Anonymous Monk has asked for the wisdom of the Perl Monks concerning the following question:

I am trying to search initially for a string on an html file for:
Joe Fred Software Inc.
The string is found many times like:
Fred Joe Inc Software Company or Software Fred Joe Co.
Here is the regular expression to search for the string. My question is how to make my regular expression to be as flexible as possible to find any combination of the string and print all of them.
Thanks for the big help!!!

if ($file =~ /(\<font.*\>)($string)(\<\/font\>)/gi){$t1=$2;print "$t1";}

Replies are listed 'Best First'.
Re: Regular Expression Help
by kvale (Monsignor) on Sep 05, 2002 at 16:03 UTC
    Regexes won't automatically search for all permutations of words, so you must to it yourself:
    @words = split $string; $found = 1; foreach my $word (@words) { unless ($file =~ /$word/ ) { $found = 0; $last; } } print "Found: $string" if $found;
    Dealing with synonyms for comapny, co. and inc. are a bit more difficult. You could either strip these out of the string or special case them in the "and" loop.

    -Mark

Re: Regular Expression Help
by Django (Pilgrim) on Sep 05, 2002 at 16:52 UTC

    You could approach that problem from at least two sides:

    • Find a pattern that tolerates all variations, but is exact enough to exclude anything you don't want to find. Or:
    • Make a hash with all possible variations as keys and check if your match exists in the hash.
    The first approach might work if you can extract a common, unambigous string from all variations. For example if "Fred Joe" works as such an identifier, you could just look for /<font.*?>(.*?Fred Joe.*?)<\/font>/ig

    The second approach makes only sense when you know all variations. It could look like the following:

    my %Freds = ( 'Fred Joe Inc Software Company' => 1, 'Software Fred Joe Co.' => 1, # ... ) my @Texts = $file =~ /<font.*?>(.*?)<\/font>/ig; foreach (@Texts) { print $_ if $Freds{$_}; }

    ~Django
    "Why don't we ever challenge the spherical earth theory?"

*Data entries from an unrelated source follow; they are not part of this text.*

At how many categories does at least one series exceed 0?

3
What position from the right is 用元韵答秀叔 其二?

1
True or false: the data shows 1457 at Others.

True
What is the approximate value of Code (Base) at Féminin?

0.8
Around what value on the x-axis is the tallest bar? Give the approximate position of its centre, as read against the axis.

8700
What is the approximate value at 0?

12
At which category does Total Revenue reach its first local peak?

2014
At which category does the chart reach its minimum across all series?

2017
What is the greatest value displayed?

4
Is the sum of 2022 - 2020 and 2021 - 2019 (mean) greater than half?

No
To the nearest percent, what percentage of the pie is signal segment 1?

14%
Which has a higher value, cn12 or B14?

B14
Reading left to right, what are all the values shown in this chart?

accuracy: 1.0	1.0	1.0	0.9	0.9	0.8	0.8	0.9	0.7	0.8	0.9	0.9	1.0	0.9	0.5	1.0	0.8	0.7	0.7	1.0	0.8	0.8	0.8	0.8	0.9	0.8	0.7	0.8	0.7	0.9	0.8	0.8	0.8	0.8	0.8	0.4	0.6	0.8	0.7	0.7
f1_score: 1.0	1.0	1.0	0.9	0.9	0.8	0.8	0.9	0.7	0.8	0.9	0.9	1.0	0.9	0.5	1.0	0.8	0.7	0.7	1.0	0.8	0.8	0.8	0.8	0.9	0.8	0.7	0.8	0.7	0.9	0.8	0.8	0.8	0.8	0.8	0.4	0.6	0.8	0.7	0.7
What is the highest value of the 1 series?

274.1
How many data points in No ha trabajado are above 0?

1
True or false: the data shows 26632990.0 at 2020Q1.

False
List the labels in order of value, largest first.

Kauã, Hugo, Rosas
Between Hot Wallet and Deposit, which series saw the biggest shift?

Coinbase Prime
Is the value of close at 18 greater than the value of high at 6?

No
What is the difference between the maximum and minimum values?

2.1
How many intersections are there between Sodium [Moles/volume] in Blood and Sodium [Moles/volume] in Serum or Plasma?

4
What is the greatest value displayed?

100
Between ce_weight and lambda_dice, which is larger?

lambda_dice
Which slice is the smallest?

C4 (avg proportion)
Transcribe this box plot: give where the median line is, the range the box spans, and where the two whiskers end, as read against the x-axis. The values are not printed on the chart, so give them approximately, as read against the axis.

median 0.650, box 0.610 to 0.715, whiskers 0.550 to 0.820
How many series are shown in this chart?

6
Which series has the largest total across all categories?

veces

Re: Regular Expression Help
by MZSanford (Curate) on Sep 05, 2002 at 15:49 UTC
Re: Regular Expression Help
by Basilides (Friar) on Sep 05, 2002 at 16:16 UTC
    Do you want to match on parts of the string, eg just "Joe Fred," as well as combinations involving *all* the words? If so, here's a version which implements japhy's wicked combination routine from a query of mine here:
    my $file = "xxxxxxxxx Joe xxxxxxx Fred xxxxxxxx Joe Fred Software xxxx +xxx Inc Software Fred Joe"; my $string = "Joe Fred Software Inc"; my @n = split / /, $string; my $max = 2**@n; for (my $i = 0; $i < $max; ++$i) { my ($bits, @used) = $i; while ($bits) { my $high_bit = int(log($bits)/log(2)); push @used, $n[$high_bit]; $bits &= ~(2**$high_bit); } my $match = join " ", @used; print "$match\n" if $file =~ m/$match/; }
    Hope that's the kind of thing you wanted.